Thursday, November 1, 2012
Prayers for my children...
As I was praying for my sleeping children tonight, I began to pray for their personality traits that often stand out to others as possibly "imperfections" or "downfalls." For instance, Madelyn turned 3 in September and still is not potty trained. I have tried every method suggested by friends and family and read about online only to have epic failures every time. She insists on wearing diapers and when asked if she's a "big girl" or "baby" she will proudly say "I'm a baby." My father-in-law start calling her "diaper girl" to get a reaction out of her and she now refers to herself in this way when she talks to him. She is often thought of as "STUBBORN." Tonight I began praying that God would mold that part of her and form that, if you will, "stubborness" into determination and perserverance. I'm hoping that one day her resistance to authority will flourish into resistance to temptation.
We call Palmer our "gentle giant" because he is so large for his age, yet so gentle and tender hearted. We don't even have to as much as raise our voices at him, but only say sternly "Palmer" and as if his bottom lip wasn't already full enough, he sticks it out there even further and lowers his head in sorrow because he knows he's done wrong. I ADORE this about him, however I know that if he continues to be a sensitive guy, growing up he will get made fun of or get taken advantage of. Tonight I prayed that he would be able to keep his tender heart as he becomes a man and that his fear of me and Dave would transfer into a godly fear of the Lord and desire to always obey Him.
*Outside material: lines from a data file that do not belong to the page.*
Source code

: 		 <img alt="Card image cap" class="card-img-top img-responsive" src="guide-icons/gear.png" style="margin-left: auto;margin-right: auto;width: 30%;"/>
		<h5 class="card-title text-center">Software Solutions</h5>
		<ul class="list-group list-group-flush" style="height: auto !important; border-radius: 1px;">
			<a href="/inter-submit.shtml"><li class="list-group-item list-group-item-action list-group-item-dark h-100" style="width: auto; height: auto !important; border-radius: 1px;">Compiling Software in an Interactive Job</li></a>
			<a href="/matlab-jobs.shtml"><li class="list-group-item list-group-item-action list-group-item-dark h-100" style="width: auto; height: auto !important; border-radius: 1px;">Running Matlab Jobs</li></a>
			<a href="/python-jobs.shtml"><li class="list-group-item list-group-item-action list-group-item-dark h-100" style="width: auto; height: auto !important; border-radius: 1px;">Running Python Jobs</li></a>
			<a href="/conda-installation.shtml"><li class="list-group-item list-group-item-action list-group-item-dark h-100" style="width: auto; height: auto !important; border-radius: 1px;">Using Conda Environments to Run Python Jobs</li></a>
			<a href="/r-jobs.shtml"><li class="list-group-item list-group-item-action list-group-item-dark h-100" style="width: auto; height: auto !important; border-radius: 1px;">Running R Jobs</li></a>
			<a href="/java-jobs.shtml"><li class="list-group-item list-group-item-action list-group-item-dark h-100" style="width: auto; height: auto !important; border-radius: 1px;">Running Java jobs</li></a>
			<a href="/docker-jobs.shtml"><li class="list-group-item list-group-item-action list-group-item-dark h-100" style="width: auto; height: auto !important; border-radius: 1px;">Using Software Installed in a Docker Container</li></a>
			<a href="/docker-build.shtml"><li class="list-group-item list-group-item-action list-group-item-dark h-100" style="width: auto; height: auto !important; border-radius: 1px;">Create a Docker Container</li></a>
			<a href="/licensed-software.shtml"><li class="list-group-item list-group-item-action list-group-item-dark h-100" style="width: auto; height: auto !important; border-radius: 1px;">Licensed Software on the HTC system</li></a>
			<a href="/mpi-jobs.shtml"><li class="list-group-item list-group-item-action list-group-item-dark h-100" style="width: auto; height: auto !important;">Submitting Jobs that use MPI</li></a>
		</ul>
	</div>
Ever since I found out I was pregnant with both of my children, I have kept journals for each of them. The journals are gender neutral in appearance because I purchased them so early on. I have been recording my thoughts that I have towards them and write about special moments or milestones of theirs. Tonight as I closed up their journal entries, I just began weeping. My love for them is so deep and I often wish I could just freeze them just as they are, but then I know that they wouldn't be able to become the world changers that they are intended to be.